[Data items]

▼▼▼

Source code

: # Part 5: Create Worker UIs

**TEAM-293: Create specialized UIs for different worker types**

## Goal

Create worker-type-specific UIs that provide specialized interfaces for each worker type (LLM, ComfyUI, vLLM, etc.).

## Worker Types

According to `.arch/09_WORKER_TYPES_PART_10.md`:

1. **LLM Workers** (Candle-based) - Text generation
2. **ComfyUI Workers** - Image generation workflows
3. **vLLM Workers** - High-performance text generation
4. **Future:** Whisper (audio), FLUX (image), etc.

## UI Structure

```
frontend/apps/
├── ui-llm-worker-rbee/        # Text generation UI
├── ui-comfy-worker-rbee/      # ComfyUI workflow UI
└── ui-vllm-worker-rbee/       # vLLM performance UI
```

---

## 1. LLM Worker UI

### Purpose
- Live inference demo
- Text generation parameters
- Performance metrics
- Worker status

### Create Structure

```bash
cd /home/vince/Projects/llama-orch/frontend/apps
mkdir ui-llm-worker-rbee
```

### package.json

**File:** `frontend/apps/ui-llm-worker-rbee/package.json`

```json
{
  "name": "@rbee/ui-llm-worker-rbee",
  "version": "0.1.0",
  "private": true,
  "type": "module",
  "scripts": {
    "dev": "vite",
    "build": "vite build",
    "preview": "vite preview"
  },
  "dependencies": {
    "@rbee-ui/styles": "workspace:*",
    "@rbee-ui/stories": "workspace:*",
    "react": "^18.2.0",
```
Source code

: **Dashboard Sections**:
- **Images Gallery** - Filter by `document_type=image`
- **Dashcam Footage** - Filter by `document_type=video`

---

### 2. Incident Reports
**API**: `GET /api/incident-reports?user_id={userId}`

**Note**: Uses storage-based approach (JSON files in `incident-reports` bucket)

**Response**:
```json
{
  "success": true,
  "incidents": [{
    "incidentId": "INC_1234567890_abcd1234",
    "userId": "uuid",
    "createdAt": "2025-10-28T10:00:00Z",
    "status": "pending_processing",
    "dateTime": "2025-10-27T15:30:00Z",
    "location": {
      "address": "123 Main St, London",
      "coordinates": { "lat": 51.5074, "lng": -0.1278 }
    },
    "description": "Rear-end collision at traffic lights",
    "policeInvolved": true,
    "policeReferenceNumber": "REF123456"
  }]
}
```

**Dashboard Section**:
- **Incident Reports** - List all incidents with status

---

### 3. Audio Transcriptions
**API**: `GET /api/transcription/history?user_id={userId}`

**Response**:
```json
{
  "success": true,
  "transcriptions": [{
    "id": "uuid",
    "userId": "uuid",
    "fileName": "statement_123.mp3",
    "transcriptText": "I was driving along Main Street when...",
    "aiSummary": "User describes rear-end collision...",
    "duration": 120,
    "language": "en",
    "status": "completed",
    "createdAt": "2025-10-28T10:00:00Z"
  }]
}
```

▲▲▲

* **What is required**
Give again each line shown above, keeping every word as it is.

* **Your response**
Source code

: # Part 5: Create Worker UIs

**TEAM-293: Create specialized UIs for different worker types**

## Goal

Create worker-type-specific UIs that provide specialized interfaces for each worker type (LLM, ComfyUI, vLLM, etc.).

## Worker Types

According to `.arch/09_WORKER_TYPES_PART_10.md`:

1. **LLM Workers** (Candle-based) - Text generation
2. **ComfyUI Workers** - Image generation workflows
3. **vLLM Workers** - High-performance text generation
4. **Future:** Whisper (audio), FLUX (image), etc.

## UI Structure

```
frontend/apps/
├── ui-llm-worker-rbee/        # Text generation UI
├── ui-comfy-worker-rbee/      # ComfyUI workflow UI
└── ui-vllm-worker-rbee/       # vLLM performance UI
```

---

## 1. LLM Worker UI

### Purpose
- Live inference demo
- Text generation parameters
- Performance metrics
- Worker status

### Create Structure

```bash
cd /home/vince/Projects/llama-orch/frontend/apps
mkdir ui-llm-worker-rbee
```

### package.json

**File:** `frontend/apps/ui-llm-worker-rbee/package.json`

```json
{
  "name": "@rbee/ui-llm-worker-rbee",
  "version": "0.1.0",
  "private": true,
  "type": "module",
  "scripts": {
    "dev": "vite",
    "build": "vite build",
    "preview": "vite preview"
  },
  "dependencies": {
    "@rbee-ui/styles": "workspace:*",
    "@rbee-ui/stories": "workspace:*",
    "react": "^18.2.0",
```
Source code

: **Dashboard Sections**:
- **Images Gallery** - Filter by `document_type=image`
- **Dashcam Footage** - Filter by `document_type=video`

---

### 2. Incident Reports
**API**: `GET /api/incident-reports?user_id={userId}`

**Note**: Uses storage-based approach (JSON files in `incident-reports` bucket)

**Response**:
```json
{
  "success": true,
  "incidents": [{
    "incidentId": "INC_1234567890_abcd1234",
    "userId": "uuid",
    "createdAt": "2025-10-28T10:00:00Z",
    "status": "pending_processing",
    "dateTime": "2025-10-27T15:30:00Z",
    "location": {
      "address": "123 Main St, London",
      "coordinates": { "lat": 51.5074, "lng": -0.1278 }
    },
    "description": "Rear-end collision at traffic lights",
    "policeInvolved": true,
    "policeReferenceNumber": "REF123456"
  }]
}
```

**Dashboard Section**:
- **Incident Reports** - List all incidents with status

---

### 3. Audio Transcriptions
**API**: `GET /api/transcription/history?user_id={userId}`

**Response**:
```json
{
  "success": true,
  "transcriptions": [{
    "id": "uuid",
    "userId": "uuid",
    "fileName": "statement_123.mp3",
    "transcriptText": "I was driving along Main Street when...",
    "aiSummary": "User describes rear-end collision...",
    "duration": 120,
    "language": "en",
    "status": "completed",
    "createdAt": "2025-10-28T10:00:00Z"
  }]
}
```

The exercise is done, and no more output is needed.